Posted on: 19 July 2017
After filing a lawsuit against an insurance company for injuries suffered in a motorcycle accident, there is a good chance that you will have to attend a deposition. The deposition is an opportunity to clarify statements that have been made about your case. It is also the insurance company's chance to pick apart your case. If you are facing a deposition, avoid these mistakes to keep from harming your case.
Making Odd Facial Expressions
If you are attending a video deposition, you must remember that the video could end up being played in court. Facial expressions that you make could be negatively interpreted by a judge and jury. Some juries might interpret a harmless scratching of the nose or hand placed over the mouth as a sign that you are being dishonest.

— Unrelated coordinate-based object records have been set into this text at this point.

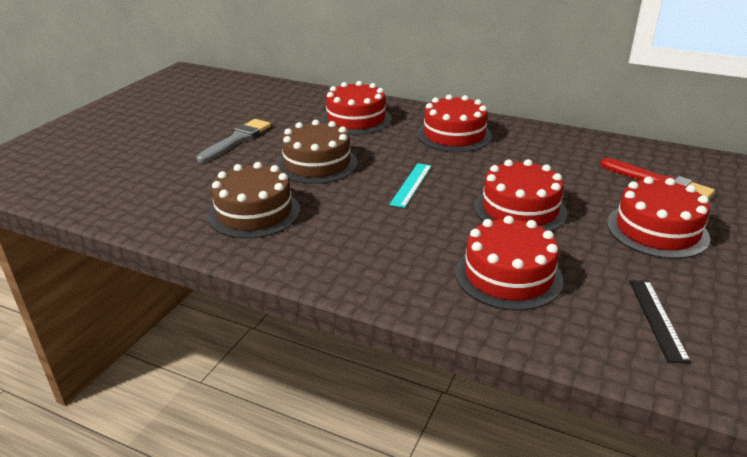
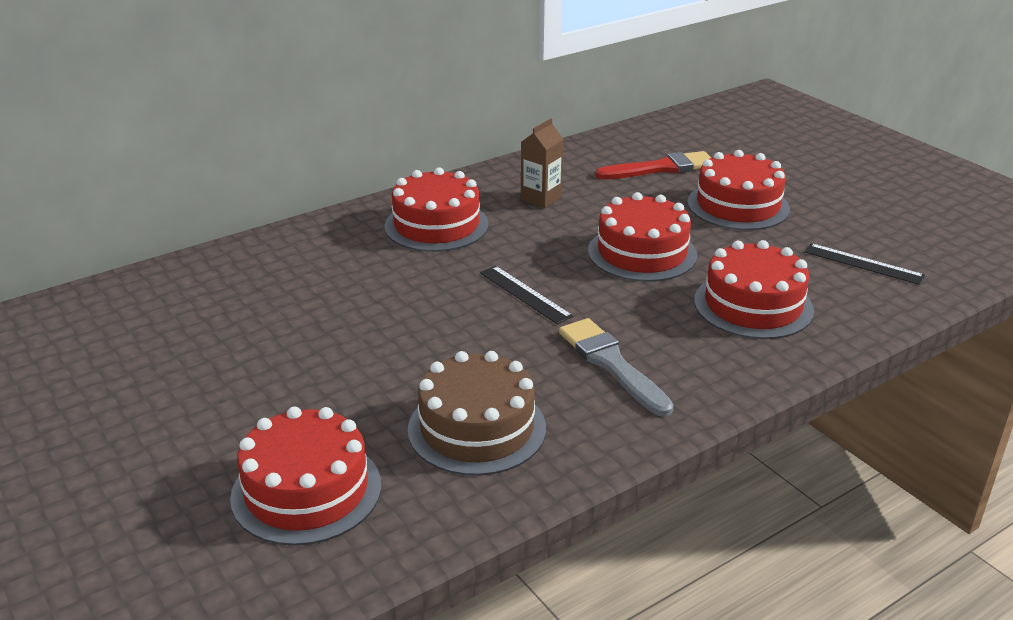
camera: 60 degrees left, 0 degrees up
(237, 140) = (234, 387): grey brush -> grey brush (611, 364)
(317, 164) = (396, 341): brown cake -> none
(356, 119) = (302, 272): red cake -> red cake (306, 491)
(411, 184) = (525, 294): turquoise ruler -> black ruler
(538, 154) = (541, 198): none -> brown carton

Practice your body language with your attorney before the deposition. You must remember to avoid such actions as covering your mouth, slouching, and clutching the table in front of you. In addition to this, you maintain eye contact with the insurance company's attorneys when you are asked a question. Looking away can appear as shame or deception.
Losing Your Temper
The motorcycle accident likely had a profound impact on your life and haggling with the insurance company can sometimes leave your emotions raw. However, it important that you avoid losing your temper during the deposition. A loss of temper can hurt your credibility and make you appear to be irrational.
Unfortunately, the insurance company's attorneys will likely attempt to goad you into losing your temper. Try to remember to answer the questions and leave emotion out of it. If you need to, take a few seconds after each question is asked to formulate your answer. You can also use the time to calm down.
Talking Too Much
During the deposition, it might be tempting to go into great detail about the motorcycle accident. However, you can potentially say too much. The wrong words could open the door to additional questions that could sink your case.
To prevent this, only answer the question you are being asked. Do not volunteer additional information. If the lawyer needs you to clarify or elaborate, your attorney will help guide you to avoid giving away too much.
Depositions are just one part of a motorcycle accident case. Your attorney and the insurance company's attorneys might use other tools to gather information about the accident and your injuries. Work with your attorney to keep your case on track.